# Rockwell/Delta 6" Jointer (1968?)



## GlennsGrandson (Jan 29, 2012)

Just bought my first Jointer. It is a Rockwell/Delta 37-220 6" jointer in need of some elbow grease. The Serial number is EC8977 which I believe is from about 1968. Seems as if everything works, blades look decent, lots of rust on the bed, enclosed base, missing back cover, missing out table lock knob, rust. From my first take with a standard rust remover the bed seems fairly flat, I know there is shiny metal under there somewhere, what is the best way to get to it? Then what should I coat it with? I really don't know anything about Jointers and maintenance except that I know a well tuned one is very nice to have.

I will try to get some pictures on here soon. I paid $100 for it. I don't think I can go wrong, I've saw similar ones going for $800 on ebay (but who really knows if that's right).
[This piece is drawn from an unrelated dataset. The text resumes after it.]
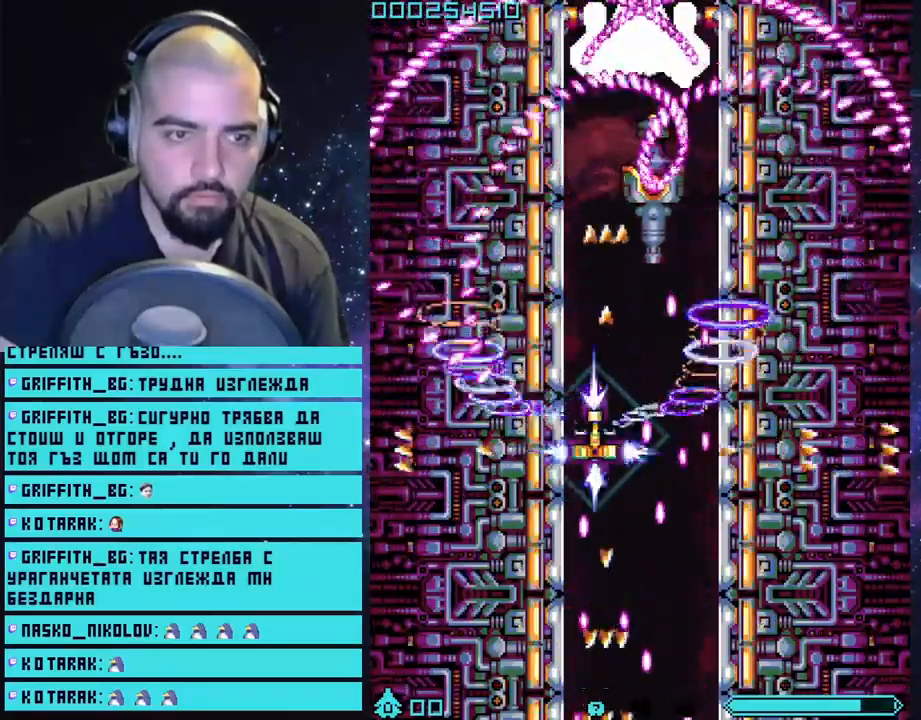
{"buttons": ["CROSS", "L2"], "left_stick": "right", "right_stick": "center", "events": [[100, "left_stick", "center"], [367, "left_stick", "right"]]}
Any info on restoration tips or anything other hints on what to do or not to do would be great. Thanks for everyones time!


----------



## LeeBarker (Aug 6, 2010)

Your best resource: (this guy wrote for Fine Woodworking).

This sweetheart machine is going to become a lifelong friend in your shop!

Kindly,

Lee


----------



## GlennsGrandson (Jan 29, 2012)

Thank you very much Lee, the jointer in the video is almost identical to mine besides a 2" difference. Very helpful.


----------



## GlennsGrandson (Jan 29, 2012)

Process is going well, I got the beds shining real bright! I have it all disassembled right now, it'll be awhile but I'm gonna get it cleaned up and paint it close to it's original colors.

Just used steel wool with PB Blaster for initial rust removal, then ROS with 100-150-320 grit and WD-40. Can't wait to post before and after pictures someday!


----------



## Tomj (Nov 18, 2011)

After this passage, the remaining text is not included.